- **TASK ITEM**: Return the records word for word. Pictures do not belong in the copy.

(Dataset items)

[Start of section]

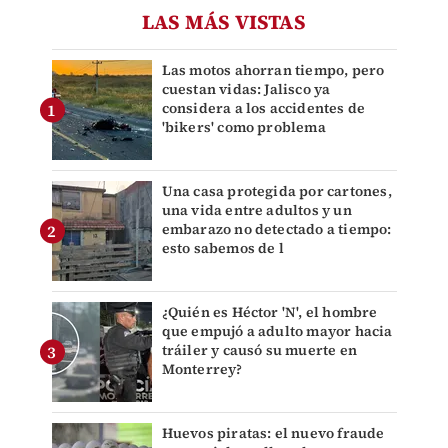
LAS MÁS VISTAS
Las motos ahorran tiempo, pero
cuestan vidas: Jalisco ya
considera a los accidentes de
'bikers' como problema
Una casa protegida por cartones,
una vida entre adultos y un
embarazo no detectado a tiempo:
esto sabemos de l
¿Quién es Héctor 'N', el hombre
que empujó a adulto mayor hacia
tráiler y causó su muerte en
Monterrey?
Huevos piratas: el nuevo fraude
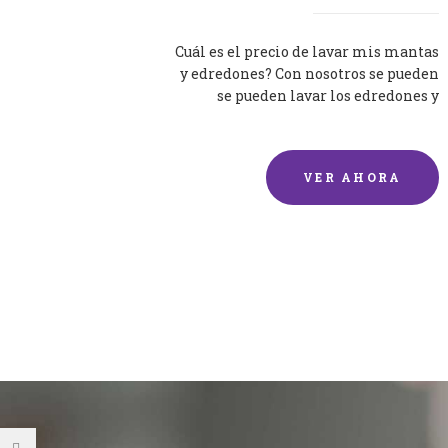
Cuál es el precio de lavar mis mantas
y edredones? Con nosotros se pueden
se pueden lavar los edredones y
mantas de una forma rápida y...
VER AHORA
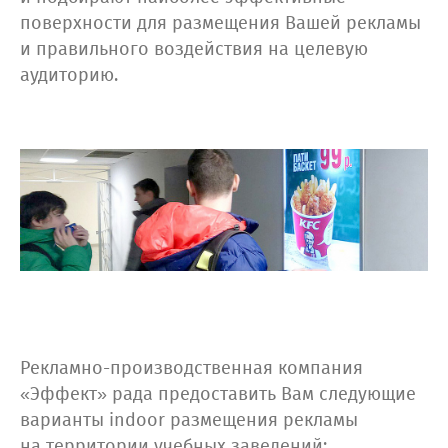
поверхности для размещения Вашей рекламы
и правильного воздействия на целевую
аудиторию.
Рекламно-производственная компания
«Эффект» рада предоставить Вам следующие
варианты indoor размещения рекламы
на территории учебных заведений:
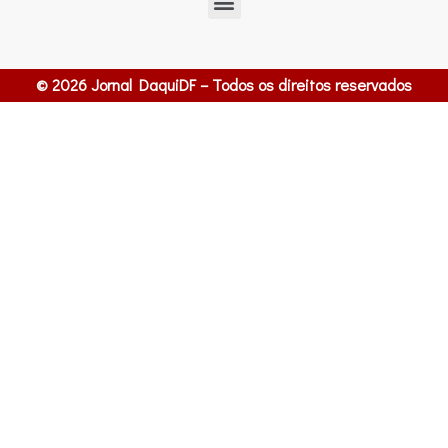
© 2026 Jornal DaquiDF – Todos os direitos reservados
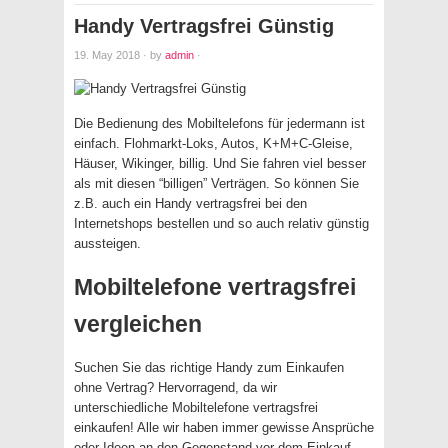
Handy Vertragsfrei Günstig
19. May 2018
·
by
admin
·
Die Bedienung des Mobiltelefons für jedermann ist
einfach. Flohmarkt-Loks, Autos, K+M+C-Gleise,
Häuser, Wikinger, billig. Und Sie fahren viel besser
als mit diesen “billigen” Verträgen. So können Sie
z.B. auch ein Handy vertragsfrei bei den
Internetshops bestellen und so auch relativ günstig
aussteigen.
Mobiltelefone vertragsfrei
vergleichen
Suchen Sie das richtige Handy zum Einkaufen
ohne Vertrag? Hervorragend, da wir
unterschiedliche Mobiltelefone vertragsfrei
einkaufen! Alle wir haben immer gewisse Ansprüche
oder Ideen an den Gegenstand vor dem Einkauf,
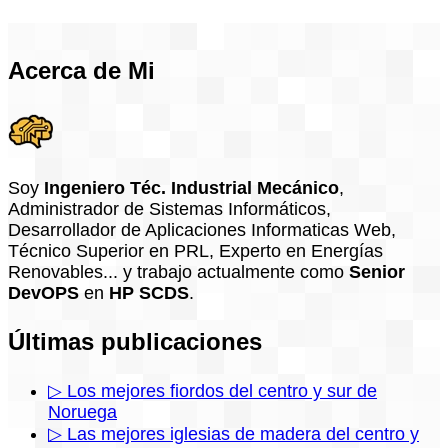
Acerca de Mi
Soy
Ingeniero Téc. Industrial Mecánico
,
Administrador de Sistemas Informáticos,
Desarrollador de Aplicaciones Informaticas Web,
Técnico Superior en PRL, Experto en Energías
Renovables... y trabajo actualmente como
Senior
DevOPS
en
HP SCDS
.
Últimas publicaciones
▷ Los mejores fiordos del centro y sur de
Noruega
▷ Las mejores iglesias de madera del centro y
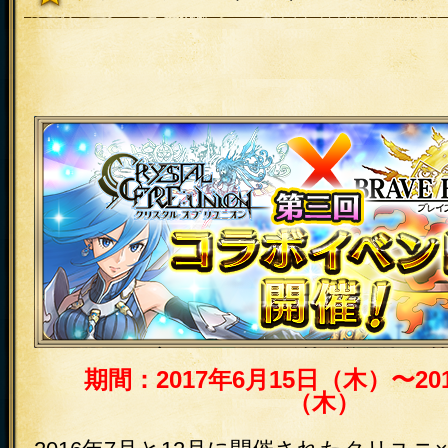
クリユニ×ブレフロコラボ第3弾開催！ 
期間：2017年6月15日（木）〜20
ント開催
（木）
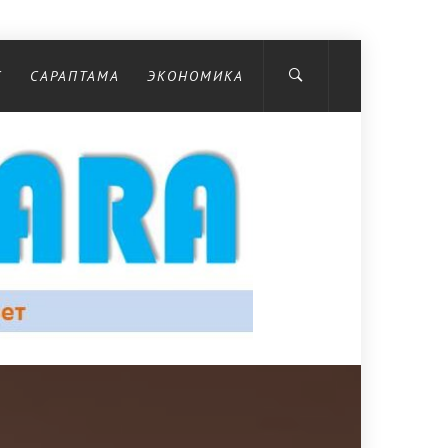
С
САРАПТАМА
ЭКОНОМИКА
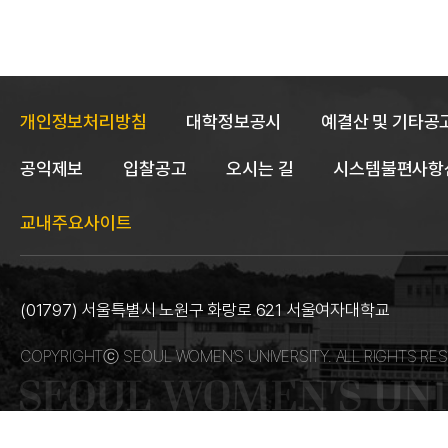
개인정보처리방침
대학정보공시
예결산 및 기타공
공익제보
입찰공고
오시는 길
시스템불편사항
교내주요사이트
(01797) 서울특별시 노원구 화랑로 621 서울여자대학교
COPYRIGHTⓒ SEOUL WOMEN’S UNIVERSITY. ALL RIGHTS RES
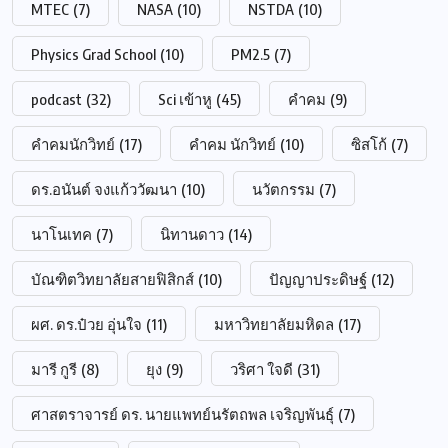
MTEC
(7)
NASA
(10)
NSTDA
(10)
Physics Grad School
(10)
PM2.5
(7)
podcast
(32)
Sci เข้าหู
(45)
คำคม
(9)
คำคมนักวิทย์
(17)
คำคม นักวิทย์
(10)
ซิสโก้
(7)
ดร.อนันต์ จงแก้ววัฒนา
(10)
นวัตกรรม
(7)
นาโนเทค
(7)
นิทานดาว
(14)
บัณฑิตวิทยาลัยสายฟิสิกส์
(10)
ปัญญาประดิษฐ์
(12)
ผศ. ดร.ป๋วย อุ่นใจ
(11)
มหาวิทยาลัยมหิดล
(17)
มารี กูรี
(8)
ยุง
(9)
วริศา ใจดี
(31)
ศาสตราจารย์ ดร. นายแพทย์นรัตถพล เจริญพันธุ์
(7)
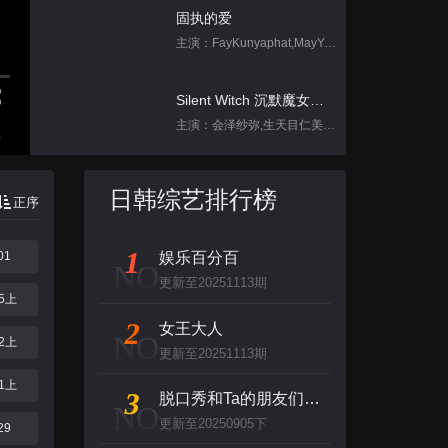
固执的爱
主演：FayKunyaphat,MayYada
Silent Witch 沉默魔女的秘密
主演：会泽纱弥,生天目仁美,诹访部顺一,坂田将吾,中岛良
集
跳进地理书的旅行2025·甘肃篇
日韩综艺排行榜
正序
主演：不齐男团
1
01
娱乐百分百
背后
NO
更新至20251113期
主演：张泉灵,郑方一,李晟,倪虹洁,尚雯
05上
2
女王大人
NO
12上
创：战纪
更新至20251113期
主演：杰夫·布里吉斯,加内特·赫德兰,奥利维亚·王尔德,布鲁斯·巴克林纳,詹姆斯·弗莱
21上
3
脱口秀和Ta的朋友们 第二季
NO
更新至20250905下
名侦探柯南（日语）
29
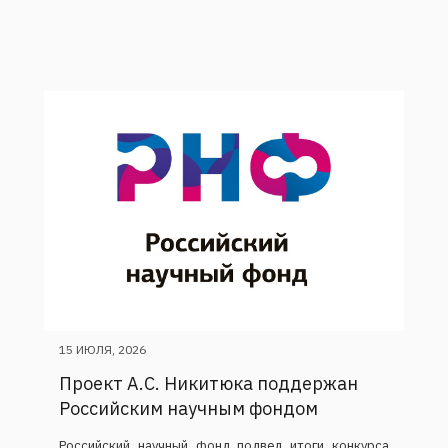
15 ИЮЛЯ, 2026
Проект А.С. Никитюка поддержан
Российским научным фондом
Российский научный фонд подвел итоги конкурса
проектов под руководством молодых ученых, а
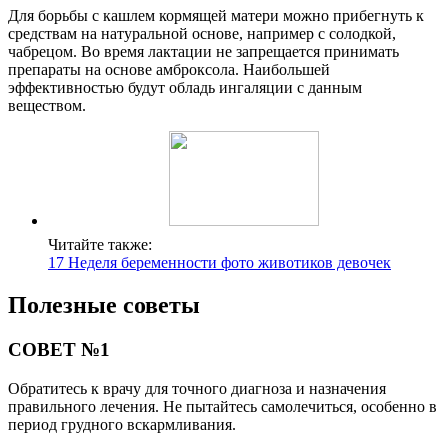
Для борьбы с кашлем кормящей матери можно прибегнуть к
средствам на натуральной основе, например с солодкой,
чабрецом. Во время лактации не запрещается принимать
препараты на основе амброксола. Наибольшей
эффективностью будут обладь ингаляции с данным
веществом.
Читайте также:
17 Неделя беременности фото животиков девочек
Полезные советы
СОВЕТ №1
Обратитесь к врачу для точного диагноза и назначения
правильного лечения. Не пытайтесь самолечиться, особенно в
период грудного вскармливания.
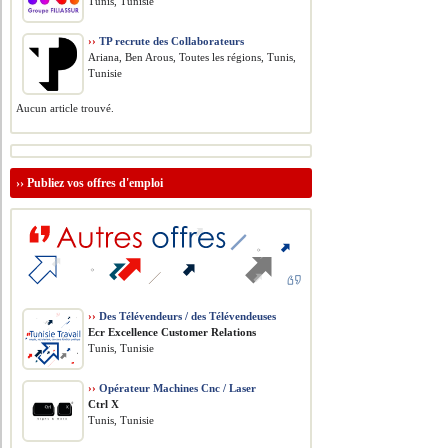
Tunis, Tunisie
››
TP recrute des Collaborateurs
Ariana, Ben Arous, Toutes les régions, Tunis,
Tunisie
Aucun article trouvé.
››
Publiez vos offres d'emploi
››
Des Télévendeurs / des Télévendeuses
Ecr Excellence Customer Relations
Tunis, Tunisie
››
Opérateur Machines Cnc / Laser
Ctrl X
Tunis, Tunisie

[End of section]

- **EXERCISE SOLUTION**:
LAS MÁS VISTAS
Las motos ahorran tiempo, pero
cuestan vidas: Jalisco ya
considera a los accidentes de
'bikers' como problema
Una casa protegida por cartones,
una vida entre adultos y un
embarazo no detectado a tiempo:
esto sabemos de l
¿Quién es Héctor 'N', el hombre
que empujó a adulto mayor hacia
tráiler y causó su muerte en
Monterrey?
Huevos piratas: el nuevo fraude
Cuál es el precio de lavar mis mantas
y edredones? Con nosotros se pueden
se pueden lavar los edredones y
mantas de una forma rápida y...
VER AHORA
поверхности для размещения Вашей рекламы
и правильного воздействия на целевую
аудиторию.
Рекламно-производственная компания
«Эффект» рада предоставить Вам следующие
варианты indoor размещения рекламы
на территории учебных заведений:
© 2026 Jornal DaquiDF – Todos os direitos reservados
Handy Vertragsfrei Günstig
19. May 2018
·
by
admin
·
Die Bedienung des Mobiltelefons für jedermann ist
einfach. Flohmarkt-Loks, Autos, K+M+C-Gleise,
Häuser, Wikinger, billig. Und Sie fahren viel besser
als mit diesen “billigen” Verträgen. So können Sie
z.B. auch ein Handy vertragsfrei bei den
Internetshops bestellen und so auch relativ günstig
aussteigen.
Mobiltelefone vertragsfrei
vergleichen
Suchen Sie das richtige Handy zum Einkaufen
ohne Vertrag? Hervorragend, da wir
unterschiedliche Mobiltelefone vertragsfrei
einkaufen! Alle wir haben immer gewisse Ansprüche
oder Ideen an den Gegenstand vor dem Einkauf,
Acerca de Mi
Soy
Ingeniero Téc. Industrial Mecánico
,
Administrador de Sistemas Informáticos,
Desarrollador de Aplicaciones Informaticas Web,
Técnico Superior en PRL, Experto en Energías
Renovables... y trabajo actualmente como
Senior
DevOPS
en
HP SCDS
.
Últimas publicaciones
▷ Los mejores fiordos del centro y sur de
Noruega
▷ Las mejores iglesias de madera del centro y
クリユニ×ブレフロコラボ第3弾開催！ 
期間：2017年6月15日（木）〜20
ント開催
（木）
С
САРАПТАМА
ЭКОНОМИКА
개인정보처리방침
대학정보공시
예결산 및 기타공
공익제보
입찰공고
오시는 길
시스템불편사항
교내주요사이트
(01797) 서울특별시 노원구 화랑로 621 서울여자대학교
COPYRIGHTⓒ SEOUL WOMEN’S UNIVERSITY. ALL RIGHTS RES
MTEC
(7)
NASA
(10)
NSTDA
(10)
Physics Grad School
(10)
PM2.5
(7)
podcast
(32)
Sci เข้าหู
(45)
คำคม
(9)
คำคมนักวิทย์
(17)
คำคม นักวิทย์
(10)
ซิสโก้
(7)
ดร.อนันต์ จงแก้ววัฒนา
(10)
นวัตกรรม
(7)
นาโนเทค
(7)
นิทานดาว
(14)
บัณฑิตวิทยาลัยสายฟิสิกส์
(10)
ปัญญาประดิษฐ์
(12)
ผศ. ดร.ป๋วย อุ่นใจ
(11)
มหาวิทยาลัยมหิดล
(17)
มารี กูรี
(8)
ยุง
(9)
วริศา ใจดี
(31)
ศาสตราจารย์ ดร. นายแพทย์นรัตถพล เจริญพันธุ์
(7)
固执的爱
主演：FayKunyaphat,MayYada
Silent Witch 沉默魔女的秘密
主演：会泽纱弥,生天目仁美,诹访部顺一,坂田将吾,中岛良
集
跳进地理书的旅行2025·甘肃篇
日韩综艺排行榜
正序
主演：不齐男团
1
01
娱乐百分百
背后
NO
更新至20251113期
主演：张泉灵,郑方一,李晟,倪虹洁,尚雯
05上
2
女王大人
NO
12上
创：战纪
更新至20251113期
主演：杰夫·布里吉斯,加内特·赫德兰,奥利维亚·王尔德,布鲁斯·巴克林纳,詹姆斯·弗莱
21上
3
脱口秀和Ta的朋友们 第二季
NO
更新至20250905下
名侦探柯南（日语）
29
15 ИЮЛЯ, 2026
Проект А.С. Никитюка поддержан
Российским научным фондом
Российский научный фонд подвел итоги конкурса
проектов под руководством молодых ученых, а
Для борьбы с кашлем кормящей матери можно прибегнуть к
средствам на натуральной основе, например с солодкой,
чабрецом. Во время лактации не запрещается принимать
препараты на основе амброксола. Наибольшей
эффективностью будут обладь ингаляции с данным
веществом.
Читайте также:
17 Неделя беременности фото животиков девочек
Полезные советы
СОВЕТ №1
Обратитесь к врачу для точного диагноза и назначения
правильного лечения. Не пытайтесь самолечиться, особенно в
период грудного вскармливания.
Tunis, Tunisie
››
TP recrute des Collaborateurs
Ariana, Ben Arous, Toutes les régions, Tunis,
Tunisie
Aucun article trouvé.
››
Publiez vos offres d'emploi
››
Des Télévendeurs / des Télévendeuses
Ecr Excellence Customer Relations
Tunis, Tunisie
››
Opérateur Machines Cnc / Laser
Ctrl X
Tunis, Tunisie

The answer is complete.